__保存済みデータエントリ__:
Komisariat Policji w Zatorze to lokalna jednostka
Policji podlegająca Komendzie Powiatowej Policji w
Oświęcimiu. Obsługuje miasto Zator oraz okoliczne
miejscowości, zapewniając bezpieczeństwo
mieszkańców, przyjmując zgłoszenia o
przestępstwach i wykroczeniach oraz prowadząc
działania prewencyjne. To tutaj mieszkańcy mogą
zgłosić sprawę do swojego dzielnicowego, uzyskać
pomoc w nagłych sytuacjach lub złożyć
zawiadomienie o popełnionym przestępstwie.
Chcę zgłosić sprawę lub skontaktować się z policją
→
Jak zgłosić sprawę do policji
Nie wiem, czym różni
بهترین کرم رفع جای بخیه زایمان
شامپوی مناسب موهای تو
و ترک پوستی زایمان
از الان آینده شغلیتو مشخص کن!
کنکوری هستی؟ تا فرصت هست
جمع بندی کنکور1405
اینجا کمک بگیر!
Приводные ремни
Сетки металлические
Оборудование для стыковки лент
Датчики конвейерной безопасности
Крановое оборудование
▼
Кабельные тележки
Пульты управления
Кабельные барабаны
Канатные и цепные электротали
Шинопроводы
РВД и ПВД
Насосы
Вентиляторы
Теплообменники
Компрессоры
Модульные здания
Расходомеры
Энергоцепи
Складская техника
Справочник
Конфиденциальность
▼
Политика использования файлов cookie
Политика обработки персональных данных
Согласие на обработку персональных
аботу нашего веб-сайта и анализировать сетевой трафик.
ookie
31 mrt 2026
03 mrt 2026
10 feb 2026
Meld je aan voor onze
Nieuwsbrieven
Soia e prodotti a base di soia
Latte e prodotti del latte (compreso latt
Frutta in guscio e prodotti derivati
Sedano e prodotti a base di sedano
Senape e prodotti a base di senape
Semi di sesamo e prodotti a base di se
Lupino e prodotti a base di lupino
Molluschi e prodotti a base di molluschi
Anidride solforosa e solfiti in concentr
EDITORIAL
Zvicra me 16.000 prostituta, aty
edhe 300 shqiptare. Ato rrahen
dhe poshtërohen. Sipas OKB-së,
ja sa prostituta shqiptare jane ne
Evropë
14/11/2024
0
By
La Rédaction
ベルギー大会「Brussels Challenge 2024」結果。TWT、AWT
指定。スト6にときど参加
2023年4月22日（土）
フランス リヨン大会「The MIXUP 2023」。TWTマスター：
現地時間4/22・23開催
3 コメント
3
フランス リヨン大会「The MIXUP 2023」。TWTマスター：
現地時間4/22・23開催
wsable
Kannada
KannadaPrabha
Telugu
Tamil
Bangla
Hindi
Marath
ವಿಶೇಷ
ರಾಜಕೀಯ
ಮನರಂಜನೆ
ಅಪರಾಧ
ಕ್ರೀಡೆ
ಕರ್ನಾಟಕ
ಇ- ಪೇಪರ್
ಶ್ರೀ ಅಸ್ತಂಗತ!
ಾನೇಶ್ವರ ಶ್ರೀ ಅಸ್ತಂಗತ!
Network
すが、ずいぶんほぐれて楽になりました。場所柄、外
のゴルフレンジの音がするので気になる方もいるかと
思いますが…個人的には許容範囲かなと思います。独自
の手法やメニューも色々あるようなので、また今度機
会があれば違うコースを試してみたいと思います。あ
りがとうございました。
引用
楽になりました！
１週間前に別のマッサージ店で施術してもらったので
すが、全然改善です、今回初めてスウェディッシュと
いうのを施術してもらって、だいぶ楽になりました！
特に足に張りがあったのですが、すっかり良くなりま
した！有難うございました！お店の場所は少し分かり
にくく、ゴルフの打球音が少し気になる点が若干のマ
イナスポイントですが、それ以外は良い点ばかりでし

__課題の目的__:
上の行に含まれるテキストをすべて、空行を除き1行につき1つの文字列とするJSONリストに書き直してください。

__問題の解答__:
[
  "Komisariat Policji w Zatorze to lokalna jednostka",
  "Policji podlegająca Komendzie Powiatowej Policji w",
  "Oświęcimiu. Obsługuje miasto Zator oraz okoliczne",
  "miejscowości, zapewniając bezpieczeństwo",
  "mieszkańców, przyjmując zgłoszenia o",
  "przestępstwach i wykroczeniach oraz prowadząc",
  "działania prewencyjne. To tutaj mieszkańcy mogą",
  "zgłosić sprawę do swojego dzielnicowego, uzyskać",
  "pomoc w nagłych sytuacjach lub złożyć",
  "zawiadomienie o popełnionym przestępstwie.",
  "Chcę zgłosić sprawę lub skontaktować się z policją",
  "→",
  "Jak zgłosić sprawę do policji",
  "Nie wiem, czym różni",
  "بهترین کرم رفع جای بخیه زایمان",
  "شامپوی مناسب موهای تو",
  "و ترک پوستی زایمان",
  "از الان آینده شغلیتو مشخص کن!",
  "کنکوری هستی؟ تا فرصت هست",
  "جمع بندی کنکور1405",
  "اینجا کمک بگیر!",
  "Приводные ремни",
  "Сетки металлические",
  "Оборудование для стыковки лент",
  "Датчики конвейерной безопасности",
  "Крановое оборудование",
  "▼",
  "Кабельные тележки",
  "Пульты управления",
  "Кабельные барабаны",
  "Канатные и цепные электротали",
  "Шинопроводы",
  "РВД и ПВД",
  "Насосы",
  "Вентиляторы",
  "Теплообменники",
  "Компрессоры",
  "Модульные здания",
  "Расходомеры",
  "Энергоцепи",
  "Складская техника",
  "Справочник",
  "Конфиденциальность",
  "▼",
  "Политика использования файлов cookie",
  "Политика обработки персональных данных",
  "Согласие на обработку персональных",
  "аботу нашего веб-сайта и анализировать сетевой трафик.",
  "ookie",
  "31 mrt 2026",
  "03 mrt 2026",
  "10 feb 2026",
  "Meld je aan voor onze",
  "Nieuwsbrieven",
  "Soia e prodotti a base di soia",
  "Latte e prodotti del latte (compreso latt",
  "Frutta in guscio e prodotti derivati",
  "Sedano e prodotti a base di sedano",
  "Senape e prodotti a base di senape",
  "Semi di sesamo e prodotti a base di se",
  "Lupino e prodotti a base di lupino",
  "Molluschi e prodotti a base di molluschi",
  "Anidride solforosa e solfiti in concentr",
  "EDITORIAL",
  "Zvicra me 16.000 prostituta, aty",
  "edhe 300 shqiptare. Ato rrahen",
  "dhe poshtërohen. Sipas OKB-së,",
  "ja sa prostituta shqiptare jane ne",
  "Evropë",
  "14/11/2024",
  "0",
  "By",
  "La Rédaction",
  "ベルギー大会「Brussels Challenge 2024」結果。TWT、AWT",
  "指定。スト6にときど参加",
  "2023年4月22日（土）",
  "フランス リヨン大会「The MIXUP 2023」。TWTマスター：",
  "現地時間4/22・23開催",
  "3 コメント",
  "3",
  "フランス リヨン大会「The MIXUP 2023」。TWTマスター：",
  "現地時間4/22・23開催",
  "wsable",
  "Kannada",
  "KannadaPrabha",
  "Telugu",
  "Tamil",
  "Bangla",
  "Hindi",
  "Marath",
  "ವಿಶೇಷ",
  "ರಾಜಕೀಯ",
  "ಮನರಂಜನೆ",
  "ಅಪರಾಧ",
  "ಕ್ರೀಡೆ",
  "ಕರ್ನಾಟಕ",
  "ಇ- ಪೇಪರ್",
  "ಶ್ರೀ ಅಸ್ತಂಗತ!",
  "ಾನೇಶ್ವರ ಶ್ರೀ ಅಸ್ತಂಗತ!",
  "Network",
  "すが、ずいぶんほぐれて楽になりました。場所柄、外",
  "のゴルフレンジの音がするので気になる方もいるかと",
  "思いますが…個人的には許容範囲かなと思います。独自",
  "の手法やメニューも色々あるようなので、また今度機",
  "会があれば違うコースを試してみたいと思います。あ",
  "りがとうございました。",
  "引用",
  "楽になりました！",
  "１週間前に別のマッサージ店で施術してもらったので",
  "すが、全然改善です、今回初めてスウェディッシュと",
  "いうのを施術してもらって、だいぶ楽になりました！",
  "特に足に張りがあったのですが、すっかり良くなりま",
  "した！有難うございました！お店の場所は少し分かり",
  "にくく、ゴルフの打球音が少し気になる点が若干のマ",
  "イナスポイントですが、それ以外は良い点ばかりでし"
]